Start of EXTRACTED ENTRIES
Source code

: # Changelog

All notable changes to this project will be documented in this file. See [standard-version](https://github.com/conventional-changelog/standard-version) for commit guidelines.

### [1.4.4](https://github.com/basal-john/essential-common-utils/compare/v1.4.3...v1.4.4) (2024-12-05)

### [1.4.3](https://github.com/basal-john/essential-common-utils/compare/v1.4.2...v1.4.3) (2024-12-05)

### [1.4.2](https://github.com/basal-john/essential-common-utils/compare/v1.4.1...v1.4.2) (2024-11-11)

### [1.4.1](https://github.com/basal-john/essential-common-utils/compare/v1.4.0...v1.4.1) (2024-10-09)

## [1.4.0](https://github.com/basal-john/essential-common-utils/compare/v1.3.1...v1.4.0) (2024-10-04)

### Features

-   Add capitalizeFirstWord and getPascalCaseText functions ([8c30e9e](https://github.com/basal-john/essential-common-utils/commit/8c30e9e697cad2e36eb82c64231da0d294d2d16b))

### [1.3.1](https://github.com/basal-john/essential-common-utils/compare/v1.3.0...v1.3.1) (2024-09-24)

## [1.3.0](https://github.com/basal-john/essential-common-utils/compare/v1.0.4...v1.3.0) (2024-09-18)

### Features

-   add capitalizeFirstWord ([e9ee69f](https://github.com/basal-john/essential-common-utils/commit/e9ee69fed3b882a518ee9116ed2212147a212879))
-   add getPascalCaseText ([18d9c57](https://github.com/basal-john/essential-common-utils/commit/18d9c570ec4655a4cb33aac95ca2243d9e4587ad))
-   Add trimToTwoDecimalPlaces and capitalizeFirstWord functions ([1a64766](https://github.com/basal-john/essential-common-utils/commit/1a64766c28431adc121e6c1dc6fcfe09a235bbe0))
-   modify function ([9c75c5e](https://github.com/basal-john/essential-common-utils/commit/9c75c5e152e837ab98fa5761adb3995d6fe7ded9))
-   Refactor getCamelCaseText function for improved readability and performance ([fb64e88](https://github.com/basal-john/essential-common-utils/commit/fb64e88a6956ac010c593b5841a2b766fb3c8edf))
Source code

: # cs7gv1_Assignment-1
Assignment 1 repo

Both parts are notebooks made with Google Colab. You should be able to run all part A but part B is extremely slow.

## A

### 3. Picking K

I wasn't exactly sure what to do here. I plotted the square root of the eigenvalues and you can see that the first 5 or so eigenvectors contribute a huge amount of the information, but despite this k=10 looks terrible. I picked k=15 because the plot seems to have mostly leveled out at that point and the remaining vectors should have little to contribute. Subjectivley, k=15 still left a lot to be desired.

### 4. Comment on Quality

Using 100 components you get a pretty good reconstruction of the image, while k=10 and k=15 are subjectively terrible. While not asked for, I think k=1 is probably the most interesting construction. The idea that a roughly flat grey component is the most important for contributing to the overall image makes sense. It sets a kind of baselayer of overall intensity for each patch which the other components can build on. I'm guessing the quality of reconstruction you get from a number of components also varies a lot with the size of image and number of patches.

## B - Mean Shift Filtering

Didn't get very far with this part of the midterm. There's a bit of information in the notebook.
End of EXTRACTED ENTRIES
[TASK PROMPT]
For each line in the data that contains the string "information", give a copy of that line.

[RESPONSE TO THE TASK]
I wasn't exactly sure what to do here. I plotted the square root of the eigenvalues and you can see that the first 5 or so eigenvectors contribute a huge amount of the information, but despite this k=10 looks terrible. I picked k=15 because the plot seems to have mostly leveled out at that point and the remaining vectors should have little to contribute. Subjectivley, k=15 still left a lot to be desired.
Didn't get very far with this part of the midterm. There's a bit of information in the notebook.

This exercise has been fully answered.